Rejuvenated rider Adam Hyeronimus paid tribute to racing's first lady Gai Waterhouse after the crack jockey needed only one ride to return to the winner's circle after a six-month ban.
Hyeronimus swept to victory on Sires Produce-bound Equator at Kembla Grange on Saturday, his first mount since being rubbed out by stewards for engaging in conduct prejudicial to the image of racing at an Eastern Suburbs hotel last year.
Senior hoops Brenton Avdulla and Daniel Ganderton were also caught in the crosshairs of stewards for their part in the incident.
But Hyeronimus returned to doing what he does best after the indiscretion - riding winners - and immediately paid tribute to Waterhouse who has stood by him throughout his suspension.
"It made it a bit easier that the horse had a lot of natural ability," Hyeronimus said of a return to the saddle.
"I'm very happy to get it off my shoulders. Gai has been remarkable and it's good to ride a winner for her for looking after me. She's taught me a lot, I've learnt a lot off her as a person and it's onwards and upwards."
That adage could also apply to betting ring drifter Equator, with connections eyeing off the $500,000 Sires Produce Stakes (1400 metres), the second leg of the two-year-old triple crown. They would be required to pay a late entry fee if Equator justified her owners' faith in the coming weeks.

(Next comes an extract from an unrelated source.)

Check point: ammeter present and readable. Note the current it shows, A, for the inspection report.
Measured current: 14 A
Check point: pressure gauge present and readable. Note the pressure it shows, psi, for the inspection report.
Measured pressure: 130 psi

Equator, from first season sire Northern Meteor, was friendless in the ring, drifting from an opening quote of $4.40 to be sent out an $8 chance. He paid $10.50 on the tote.

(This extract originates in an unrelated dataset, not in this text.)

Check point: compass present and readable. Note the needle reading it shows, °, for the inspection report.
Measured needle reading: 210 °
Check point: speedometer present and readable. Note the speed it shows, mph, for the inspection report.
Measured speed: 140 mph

Moments after swamping stablemate Liberty's Choice, which held on for a well-beaten second, Hyeronimus sang the praises of Equator.
"A lot of the boys [like] Nash [Rawiller], Hughey [Bowman] have got a big wrap on him," he said. "I just thought over the 1000 [metres] they might have been a little too sharp for him.
"He was very green and couldn't keep up with them early, but once he straightened and balanced up I gave him a crack and he went past them.
"Once he got to the front, he showed how green he was as he was baulking a bit, but if he goes to a 1200 in a better race there's no reason why he's not going to be competitive."
Part-owner Harry Evans thought Equator, which Waterhouse forked out $140,000 for at the 2012 Magic Millions sales, was always going to win after his own personal experience at Kembla in the past.
"We had a winner almost 10 years ago to the day here, Ultimus, and he never did much good [afterwards]," Evans said. "He won a race here and we thought coming down here was a good omen.
"The way he pulled out and finished over the top of them - admittedly most were all first-starters [was good] - but we'll see how he improves and pulls up."
Another stakeholder, Wayne Lambert, bought into the horse on the day he was supposed to be getting a birthday present for his wife Ann-Marie.
Visiting French jockey Thomas Huet, who steered the runner-up in a Waterhouse-trained quinella, said: "The winner was just a little bit too good."
Hyeronimus booted home a winning double for Waterhouse and Star Thoroughbreds after Crocea ($2.10) rallied to victory in the Maiden Handicap.